*Data records:*

%%

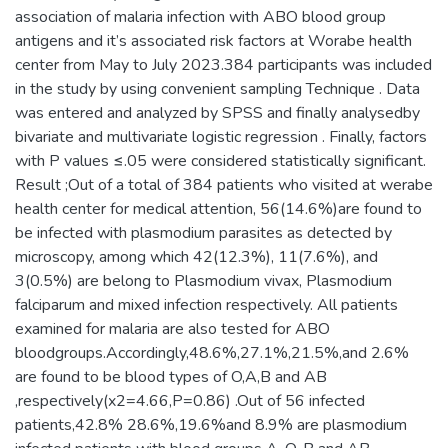
association of malaria infection with ABO blood group
antigens and it’s associated risk factors at Worabe health
center from May to July 2023.384 participants was included
in the study by using convenient sampling Technique . Data
was entered and analyzed by SPSS and finally analysedby
bivariate and multivariate logistic regression . Finally, factors
with P values ≤.05 were considered statistically significant.
Result ;Out of a total of 384 patients who visited at werabe
health center for medical attention, 56(14.6%)are found to
be infected with plasmodium parasites as detected by
microscopy, among which 42(12.3%), 11(7.6%), and
3(0.5%) are belong to Plasmodium vivax, Plasmodium
falciparum and mixed infection respectively. All patients
examined for malaria are also tested for ABO
bloodgroups.Accordingly,48.6%,27.1%,21.5%,and 2.6%
are found to be blood types of O,A,B and AB
,respectively(x2=4.66,P=0.86) .Out of 56 infected
patients,42.8% 28.6%,19.6%and 8.9% are plasmodium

%%

*WORK REQUEST:* Search the data for the string "infected" and copy each line where it appears.

*WRITTEN REPLY:*
be infected with plasmodium parasites as detected by
,respectively(x2=4.66,P=0.86) .Out of 56 infected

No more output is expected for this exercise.